═══ Source text ═══

Ensure the user running the Spark jobs has permission to write lineage files to /tmp/spline.

This can typically be done by ensuring the Spark job runs under a user who has write access to /tmp/spline in HDFS.

Post-Installation Checklist

Spline Agent jar is built and uploaded to HDFS
Spark cluster configuration is updated with Spline properties
/tmp/spline folder is created and write-access is configured
Spark cluster is restarted or the configuration is refreshed
Test Spark jobs are producing lineage files in /tmp/spline
For Kerberos-secured environments:
- Kerberos authentication is validated on Windows.
- Kerberos authentication is validated inside Linux (WSL).
- WebHDFS delegation tokens are successfully generated.
- The Cloudera Octopai Client service is running.

Important Notes

Provide the SE with the Spark, Scala, and Java version details used in your environment. Reach out to Cloudera support to generate the appropriate Spline connector jars.
Ensure the Spline Agent bundle matches your Spark and Scala versions.
Only successful jobs with persistent outputs will generate lineage.

═══

■ Goals ■
a) Answer these questions from the Spline setup text, one per line:
(i) In which HDFS folder must the user running the Spark jobs have permission to write lineage files?
(ii) According to the checklist, which service must be running in Kerberos-secured environments?
(iii) Which jobs will generate lineage?
b) Duplicate the part of the Spline setup text starting at "Ensure the user" and ending at "to /tmp/spline in HDFS.".
c) Please go on with the Spline setup text, starting after its last sentence.

═══ Stored records ═══

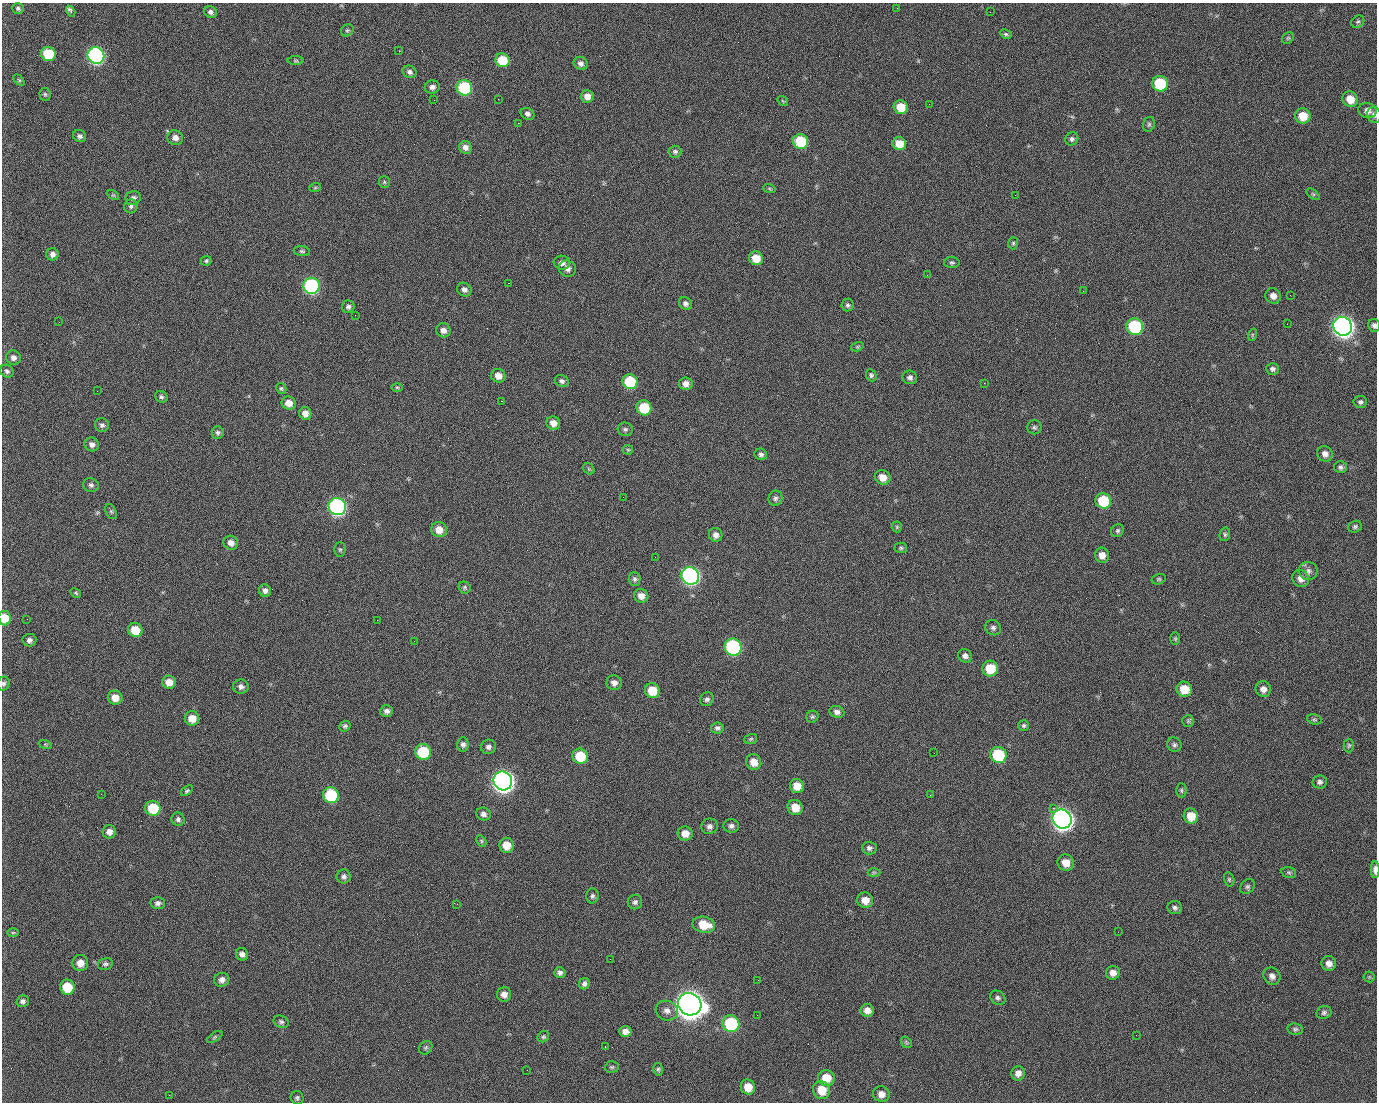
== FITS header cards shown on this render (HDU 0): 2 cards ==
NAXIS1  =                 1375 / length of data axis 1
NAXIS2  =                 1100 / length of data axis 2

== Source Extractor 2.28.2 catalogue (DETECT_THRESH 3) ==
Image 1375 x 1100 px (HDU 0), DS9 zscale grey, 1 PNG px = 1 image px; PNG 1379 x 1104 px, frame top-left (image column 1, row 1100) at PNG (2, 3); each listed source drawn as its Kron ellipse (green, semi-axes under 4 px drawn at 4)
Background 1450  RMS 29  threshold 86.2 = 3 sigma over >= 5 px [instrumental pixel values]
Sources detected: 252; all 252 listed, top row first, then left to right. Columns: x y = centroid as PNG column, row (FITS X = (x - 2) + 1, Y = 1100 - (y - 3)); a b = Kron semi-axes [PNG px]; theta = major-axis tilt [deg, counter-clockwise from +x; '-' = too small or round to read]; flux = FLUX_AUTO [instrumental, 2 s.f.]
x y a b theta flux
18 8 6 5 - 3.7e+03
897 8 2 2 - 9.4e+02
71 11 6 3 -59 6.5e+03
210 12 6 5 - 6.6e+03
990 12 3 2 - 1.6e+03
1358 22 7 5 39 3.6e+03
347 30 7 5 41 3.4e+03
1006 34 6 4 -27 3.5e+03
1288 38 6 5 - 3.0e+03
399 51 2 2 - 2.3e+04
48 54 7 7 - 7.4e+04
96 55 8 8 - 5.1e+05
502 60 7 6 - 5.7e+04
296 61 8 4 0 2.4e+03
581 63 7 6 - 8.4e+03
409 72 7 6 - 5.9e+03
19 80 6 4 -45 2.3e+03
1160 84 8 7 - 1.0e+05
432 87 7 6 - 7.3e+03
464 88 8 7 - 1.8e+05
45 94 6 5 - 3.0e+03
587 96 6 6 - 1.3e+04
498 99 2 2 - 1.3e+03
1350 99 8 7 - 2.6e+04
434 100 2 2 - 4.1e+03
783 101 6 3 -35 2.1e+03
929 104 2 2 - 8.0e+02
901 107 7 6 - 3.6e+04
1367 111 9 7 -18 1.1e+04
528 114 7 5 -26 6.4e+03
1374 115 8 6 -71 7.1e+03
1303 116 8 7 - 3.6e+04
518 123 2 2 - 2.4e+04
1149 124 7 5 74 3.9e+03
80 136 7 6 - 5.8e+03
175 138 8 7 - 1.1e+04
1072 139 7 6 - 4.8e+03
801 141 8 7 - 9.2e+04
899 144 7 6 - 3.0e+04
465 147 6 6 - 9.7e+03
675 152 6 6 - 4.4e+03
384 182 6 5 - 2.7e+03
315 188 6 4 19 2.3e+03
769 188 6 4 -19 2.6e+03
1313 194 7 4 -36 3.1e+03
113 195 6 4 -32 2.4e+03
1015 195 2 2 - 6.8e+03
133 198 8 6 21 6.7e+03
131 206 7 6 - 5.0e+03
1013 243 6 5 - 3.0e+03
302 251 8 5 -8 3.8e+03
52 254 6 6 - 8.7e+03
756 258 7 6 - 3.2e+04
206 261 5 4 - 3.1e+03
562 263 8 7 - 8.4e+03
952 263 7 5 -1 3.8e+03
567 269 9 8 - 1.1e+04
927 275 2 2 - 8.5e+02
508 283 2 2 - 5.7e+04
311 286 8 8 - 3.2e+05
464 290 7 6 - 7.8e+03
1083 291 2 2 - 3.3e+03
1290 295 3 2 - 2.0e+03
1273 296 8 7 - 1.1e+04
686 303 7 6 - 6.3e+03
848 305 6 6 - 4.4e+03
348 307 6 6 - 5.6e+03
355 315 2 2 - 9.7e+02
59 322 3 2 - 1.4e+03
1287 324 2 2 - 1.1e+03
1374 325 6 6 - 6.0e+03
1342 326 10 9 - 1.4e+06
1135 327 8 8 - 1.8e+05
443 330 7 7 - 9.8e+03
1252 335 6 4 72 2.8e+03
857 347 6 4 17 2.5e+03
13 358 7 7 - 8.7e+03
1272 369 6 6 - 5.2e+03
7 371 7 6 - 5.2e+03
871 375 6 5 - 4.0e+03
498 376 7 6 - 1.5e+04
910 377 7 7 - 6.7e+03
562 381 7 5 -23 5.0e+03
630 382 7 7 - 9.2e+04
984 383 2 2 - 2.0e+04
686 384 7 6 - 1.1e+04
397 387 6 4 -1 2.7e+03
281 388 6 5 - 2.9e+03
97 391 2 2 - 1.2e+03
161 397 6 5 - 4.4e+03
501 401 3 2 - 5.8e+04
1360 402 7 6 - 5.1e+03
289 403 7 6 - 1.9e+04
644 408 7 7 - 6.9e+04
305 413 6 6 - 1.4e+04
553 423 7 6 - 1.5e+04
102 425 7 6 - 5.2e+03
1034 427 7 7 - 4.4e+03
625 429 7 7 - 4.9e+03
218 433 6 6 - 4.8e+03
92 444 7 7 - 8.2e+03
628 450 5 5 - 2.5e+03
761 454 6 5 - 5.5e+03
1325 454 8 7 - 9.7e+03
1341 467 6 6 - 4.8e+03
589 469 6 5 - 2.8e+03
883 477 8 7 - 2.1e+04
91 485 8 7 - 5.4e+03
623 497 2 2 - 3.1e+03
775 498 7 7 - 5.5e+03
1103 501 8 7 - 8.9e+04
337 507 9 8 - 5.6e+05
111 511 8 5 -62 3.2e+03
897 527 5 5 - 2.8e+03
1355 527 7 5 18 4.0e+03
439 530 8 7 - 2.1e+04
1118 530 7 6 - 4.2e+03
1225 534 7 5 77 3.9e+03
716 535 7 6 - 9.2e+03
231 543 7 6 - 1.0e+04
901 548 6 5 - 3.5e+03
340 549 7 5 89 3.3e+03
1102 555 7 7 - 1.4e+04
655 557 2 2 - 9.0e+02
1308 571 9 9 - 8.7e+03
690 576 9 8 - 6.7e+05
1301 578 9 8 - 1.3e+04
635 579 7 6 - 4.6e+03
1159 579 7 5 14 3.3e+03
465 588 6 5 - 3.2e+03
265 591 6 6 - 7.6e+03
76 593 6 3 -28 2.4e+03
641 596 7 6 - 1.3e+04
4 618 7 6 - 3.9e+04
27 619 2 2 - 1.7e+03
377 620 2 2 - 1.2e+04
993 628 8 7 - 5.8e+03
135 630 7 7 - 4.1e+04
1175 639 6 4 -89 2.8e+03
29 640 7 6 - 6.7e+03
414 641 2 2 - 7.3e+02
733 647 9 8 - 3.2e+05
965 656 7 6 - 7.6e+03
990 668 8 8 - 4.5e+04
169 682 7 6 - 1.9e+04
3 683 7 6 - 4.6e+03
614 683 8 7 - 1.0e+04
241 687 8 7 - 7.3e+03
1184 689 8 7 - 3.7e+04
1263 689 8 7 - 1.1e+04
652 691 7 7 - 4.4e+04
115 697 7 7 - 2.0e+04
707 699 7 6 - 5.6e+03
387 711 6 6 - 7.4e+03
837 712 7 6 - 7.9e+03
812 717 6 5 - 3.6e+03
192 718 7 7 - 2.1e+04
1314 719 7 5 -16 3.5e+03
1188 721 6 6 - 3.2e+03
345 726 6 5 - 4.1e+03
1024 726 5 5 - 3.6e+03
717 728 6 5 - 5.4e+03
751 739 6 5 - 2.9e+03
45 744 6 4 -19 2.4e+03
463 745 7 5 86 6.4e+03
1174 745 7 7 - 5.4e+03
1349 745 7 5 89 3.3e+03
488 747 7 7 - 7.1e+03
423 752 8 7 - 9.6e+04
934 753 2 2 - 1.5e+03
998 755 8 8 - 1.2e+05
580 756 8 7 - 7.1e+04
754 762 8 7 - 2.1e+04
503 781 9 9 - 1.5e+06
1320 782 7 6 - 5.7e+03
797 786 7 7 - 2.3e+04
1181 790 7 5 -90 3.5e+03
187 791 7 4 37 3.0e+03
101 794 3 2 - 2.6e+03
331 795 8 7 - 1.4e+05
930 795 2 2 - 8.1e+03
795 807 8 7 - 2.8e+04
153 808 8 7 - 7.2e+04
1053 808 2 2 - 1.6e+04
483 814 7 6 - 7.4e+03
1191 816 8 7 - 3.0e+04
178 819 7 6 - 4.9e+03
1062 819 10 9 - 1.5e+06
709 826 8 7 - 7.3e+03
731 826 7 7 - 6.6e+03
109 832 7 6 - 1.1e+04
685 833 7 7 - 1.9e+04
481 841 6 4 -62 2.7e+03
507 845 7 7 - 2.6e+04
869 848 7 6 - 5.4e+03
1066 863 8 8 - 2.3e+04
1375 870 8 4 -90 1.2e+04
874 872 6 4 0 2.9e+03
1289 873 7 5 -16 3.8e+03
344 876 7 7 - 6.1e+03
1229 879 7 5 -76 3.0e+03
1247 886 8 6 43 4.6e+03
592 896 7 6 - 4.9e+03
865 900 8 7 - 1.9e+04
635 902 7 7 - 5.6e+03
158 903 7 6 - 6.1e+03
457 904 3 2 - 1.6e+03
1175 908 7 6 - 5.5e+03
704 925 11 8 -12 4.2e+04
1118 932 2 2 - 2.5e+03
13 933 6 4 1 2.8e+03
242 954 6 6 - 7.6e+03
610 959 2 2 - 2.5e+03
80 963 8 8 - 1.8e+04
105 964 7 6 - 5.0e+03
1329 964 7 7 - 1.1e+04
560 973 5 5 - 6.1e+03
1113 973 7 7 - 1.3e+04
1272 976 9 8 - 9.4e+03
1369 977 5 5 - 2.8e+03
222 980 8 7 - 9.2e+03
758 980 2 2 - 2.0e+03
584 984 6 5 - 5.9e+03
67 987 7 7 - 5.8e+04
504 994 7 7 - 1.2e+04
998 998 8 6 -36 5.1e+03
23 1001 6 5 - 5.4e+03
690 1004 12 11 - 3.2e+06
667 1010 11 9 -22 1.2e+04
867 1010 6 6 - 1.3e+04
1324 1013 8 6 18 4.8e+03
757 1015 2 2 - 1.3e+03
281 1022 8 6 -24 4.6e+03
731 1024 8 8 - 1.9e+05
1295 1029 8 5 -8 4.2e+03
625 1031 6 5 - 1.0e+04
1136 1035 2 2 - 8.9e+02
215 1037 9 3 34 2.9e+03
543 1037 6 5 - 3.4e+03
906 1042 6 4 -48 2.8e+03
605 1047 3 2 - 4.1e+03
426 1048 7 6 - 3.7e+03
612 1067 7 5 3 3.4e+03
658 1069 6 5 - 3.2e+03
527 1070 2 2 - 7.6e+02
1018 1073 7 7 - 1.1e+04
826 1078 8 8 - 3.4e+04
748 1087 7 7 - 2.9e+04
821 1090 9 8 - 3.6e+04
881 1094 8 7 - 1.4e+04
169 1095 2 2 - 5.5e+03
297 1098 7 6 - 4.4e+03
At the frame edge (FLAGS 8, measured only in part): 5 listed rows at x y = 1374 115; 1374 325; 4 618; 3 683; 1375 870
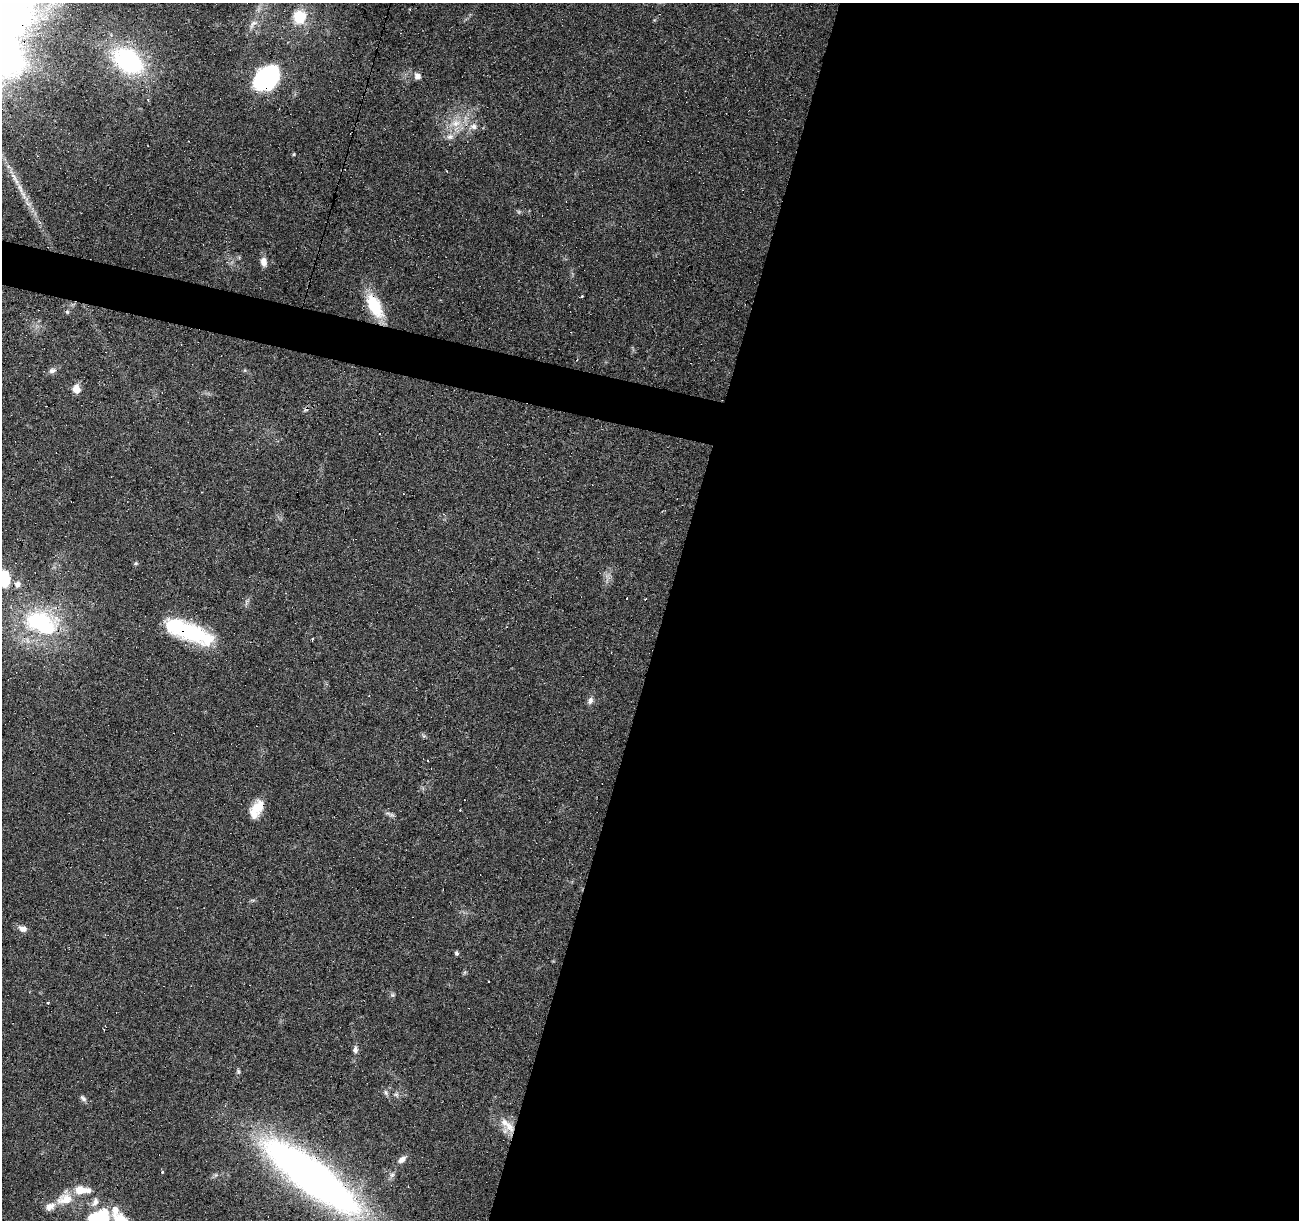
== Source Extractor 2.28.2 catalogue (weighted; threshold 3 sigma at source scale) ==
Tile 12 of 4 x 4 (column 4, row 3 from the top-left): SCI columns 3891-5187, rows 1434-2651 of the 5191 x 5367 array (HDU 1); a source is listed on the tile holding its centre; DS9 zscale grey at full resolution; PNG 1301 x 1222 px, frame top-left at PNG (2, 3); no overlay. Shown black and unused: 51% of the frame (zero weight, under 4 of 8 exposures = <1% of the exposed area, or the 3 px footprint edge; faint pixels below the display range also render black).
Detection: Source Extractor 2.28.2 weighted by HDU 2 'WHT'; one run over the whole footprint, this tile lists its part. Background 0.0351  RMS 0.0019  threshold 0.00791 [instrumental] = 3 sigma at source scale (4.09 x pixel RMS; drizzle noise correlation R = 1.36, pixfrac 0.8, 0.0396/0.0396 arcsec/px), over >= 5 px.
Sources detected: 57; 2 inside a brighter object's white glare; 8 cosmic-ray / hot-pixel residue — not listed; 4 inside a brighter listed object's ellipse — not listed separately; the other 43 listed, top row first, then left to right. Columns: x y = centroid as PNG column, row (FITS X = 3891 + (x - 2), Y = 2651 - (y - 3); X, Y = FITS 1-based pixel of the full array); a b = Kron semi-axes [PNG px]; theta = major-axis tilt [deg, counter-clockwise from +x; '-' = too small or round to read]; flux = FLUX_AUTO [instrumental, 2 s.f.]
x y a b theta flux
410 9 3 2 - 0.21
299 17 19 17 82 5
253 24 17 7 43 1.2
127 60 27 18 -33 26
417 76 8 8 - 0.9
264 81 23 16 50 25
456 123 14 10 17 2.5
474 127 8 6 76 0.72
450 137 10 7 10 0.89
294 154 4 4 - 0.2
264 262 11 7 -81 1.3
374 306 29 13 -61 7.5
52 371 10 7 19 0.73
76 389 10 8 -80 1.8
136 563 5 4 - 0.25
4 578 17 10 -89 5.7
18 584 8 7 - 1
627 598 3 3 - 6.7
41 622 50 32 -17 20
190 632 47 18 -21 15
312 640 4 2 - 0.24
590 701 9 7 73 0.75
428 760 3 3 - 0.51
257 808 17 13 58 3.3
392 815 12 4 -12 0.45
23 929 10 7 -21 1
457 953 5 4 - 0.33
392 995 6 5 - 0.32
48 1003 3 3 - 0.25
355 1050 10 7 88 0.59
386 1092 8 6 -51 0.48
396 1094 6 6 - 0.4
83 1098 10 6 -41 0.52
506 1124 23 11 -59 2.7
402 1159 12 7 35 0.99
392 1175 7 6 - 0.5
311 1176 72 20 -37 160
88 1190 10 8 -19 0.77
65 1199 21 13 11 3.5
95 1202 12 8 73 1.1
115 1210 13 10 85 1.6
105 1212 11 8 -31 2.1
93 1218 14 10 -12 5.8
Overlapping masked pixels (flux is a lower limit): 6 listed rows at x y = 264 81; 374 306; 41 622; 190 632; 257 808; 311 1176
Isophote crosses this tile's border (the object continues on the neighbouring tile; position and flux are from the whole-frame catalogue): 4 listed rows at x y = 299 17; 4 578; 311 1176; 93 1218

═══

■ Per-task outputs ■
a)
(i) /tmp/spline
(ii) The Cloudera Octopai Client service
(iii) Only successful jobs with persistent outputs

b)
Ensure the user running the Spark jobs has permission to write lineage files to /tmp/spline.

This can typically be done by ensuring the Spark job runs under a user who has write access to /tmp/spline in HDFS.

c)
If no lineage appears, verify:
- The job reads and writes to and from persistent sources
- The Spark job includes the correct configuration parameters. Check the Spark logs
- The jar file was correctly uploaded to HDFS and accessible

Appendix A. Sample krb5.ini Configuration:

This appendix provides a reference Kerberos configuration file example. Use this example to validate realm, KDC, and domain mappings. The actual values must be provided by your organization.

[libdefaults]
default_realm = ROOT.COMOPS.SITE
dns_lookup_realm = false
dns_lookup_kdc = false
ticket_lifetime = 24h
renew_lifetime = 7d
forwardable = true

[realms]
ROOT.COMOPS.SITE = {
  kdc = ccycloud-1.cdp.root.comops.site
  admin_server = ccycloud-1.cdp.root.comops.site
}

[domain_realm]
.root.comops.site = ROOT.COMOPS.SITE
root.comops.site = ROOT.COMOPS.SITE

On Windows, the file must be placed under C:\ProgramData\MIT\Kerberos5\krb5.ini

On Linux, the file must be placed under /etc/krb5.conf

Correct realm and domain mappings are required for successful Kerberos authentication and delegation token acquisition.

Appendix B. Kerberos Verification and Expected Results:

This appendix describes how to verify that the Kerberos authentication chain is functioning correctly on both Windows and Linux. These checks must be completed before the lineage can be written to HDFS in Kerberos-secured environments.

Windows Verification

Run the following command from a PowerShell window:

"C:\Program Files\MIT\Kerberos\bin\kinit.exe" -kt C:\Octopai\spark.keytab spark@ROOT.COMOPS.SITE

Expected result: No output indicates successful authentication.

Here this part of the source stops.